Burjuva düzende, doğal olarak, düşüncesi, sözü, fikri yasaklanmaya, engellenmeye, cezalandırılmaya çalışılan, düzen karşıtlarıdır. Dolayısıyla, düşünce, söz, basın, örgütlenme özgürlüğüne ihtiyacı olan da onlardır. Sermaye düzeninin, askeri-sivil tüm etkili/yetkili kurumlarıyla işçi sınıfı ve emekçilerin, ezilen halkların ve bunların politik temsilcileri olan devrimci ve ilerici örgüt ve akımların düşüncelerinden, bu düşüncelerini her yolla ifadesinden, fakat özellikle ve özellikle örgütlenmelerinden ne denli korktuğunun kanıtlarıdır böyle gelişmeler.

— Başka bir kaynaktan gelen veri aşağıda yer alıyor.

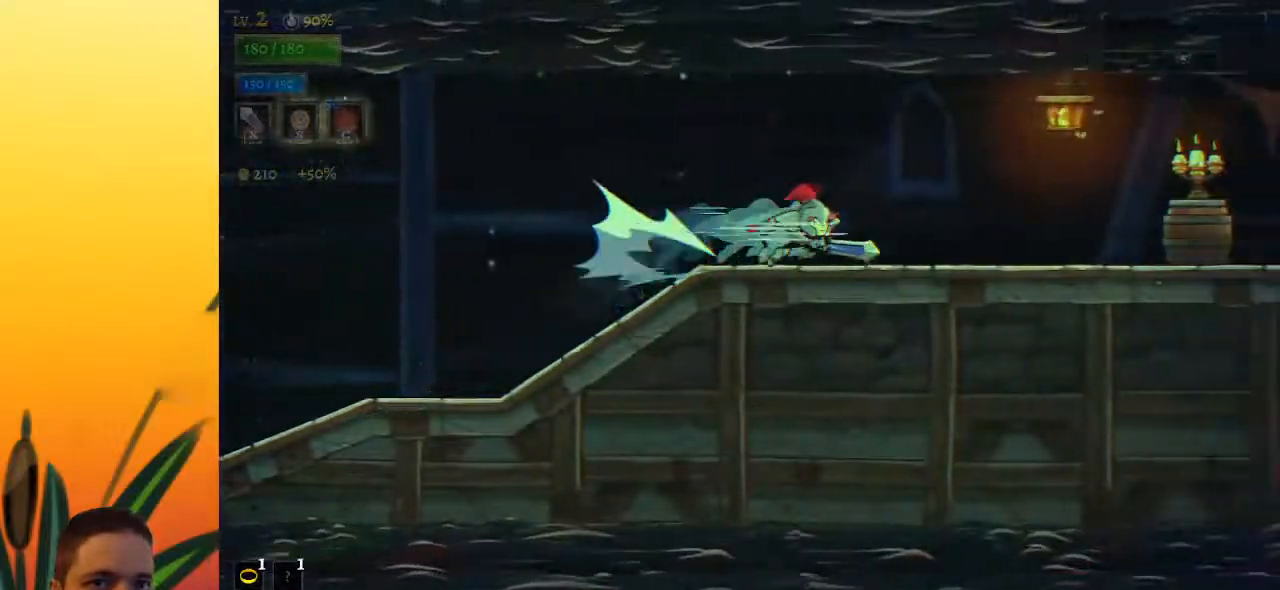
{"keys": ["d", "right"], "events": [[67, "d", "up"], [400, "d", "down"]]}
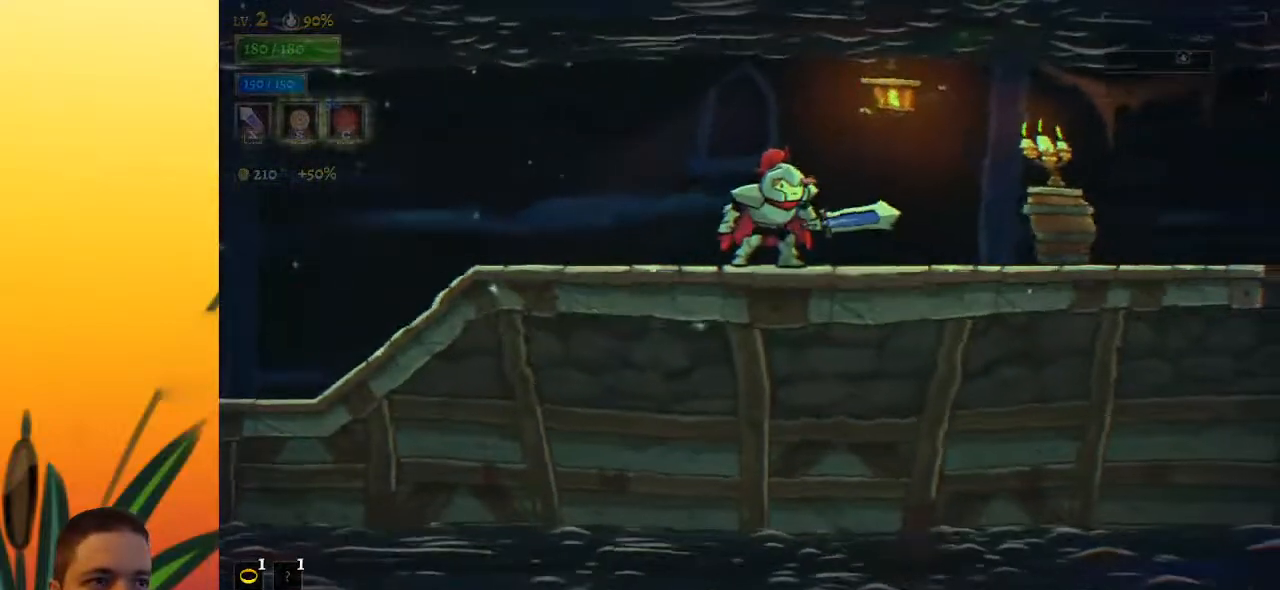
{"keys": [], "events": [[83, "d", "up"], [133, "right", "up"]]}
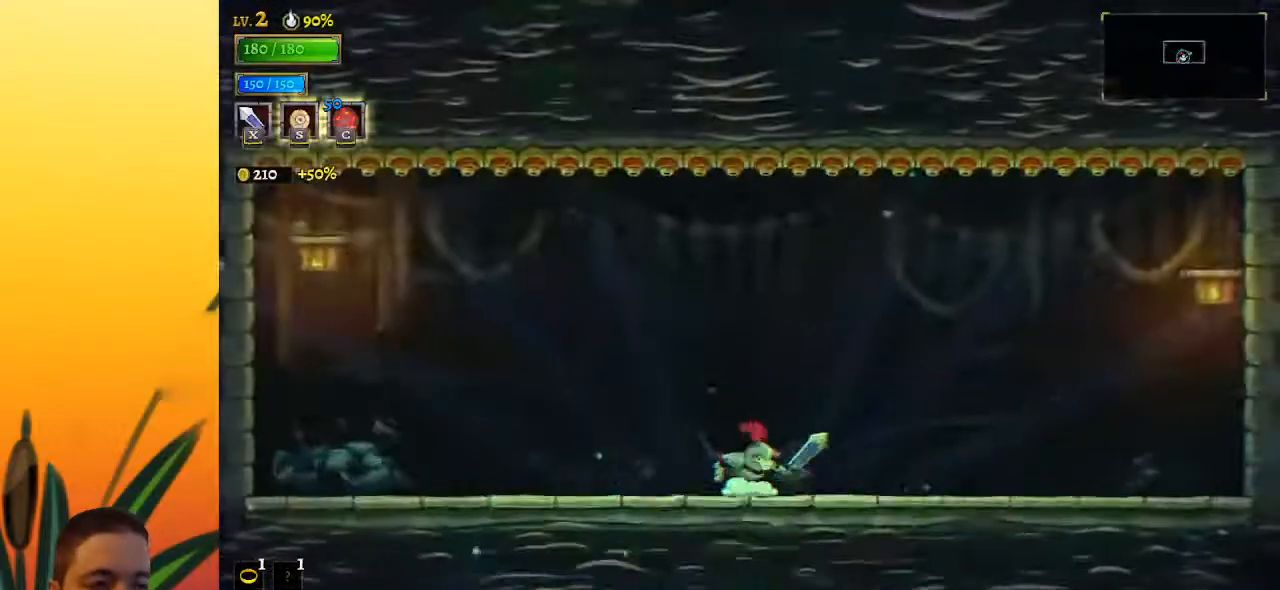
{"keys": ["left"], "events": [[100, "left", "down"]]}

Düşünmemizden korkuyorlar, çünkü onların bu kirli-kanlı iktidarını nasıl alaşağı edebileceğimizi düşünüyoruz. Düşüncelerimizi dile getirmemizden korkuyorlar, çünkü dillendirdiğimiz onların bize karşı işledikleri suçların ifşasıdır. Örgütlenmemizden daha daha fazla korkuyorlar, çünkü onların kanlı iktidarına son vermek amacıyla örgütleniyoruz.

Düşünce, söz, basın, örgütlenme özgürlüğü istiyorsak eğer, daha fazla düşünmek, düşüncelerimizi daha yüksek sesle ifade etmek, daha fazla ve daha güçlü örgütlenmek zorundayız.

Sınırsız düşünce, söz, basın, örgütlenme özgürlüğü için sosyalizm mücadelesini yükseltmeliyiz!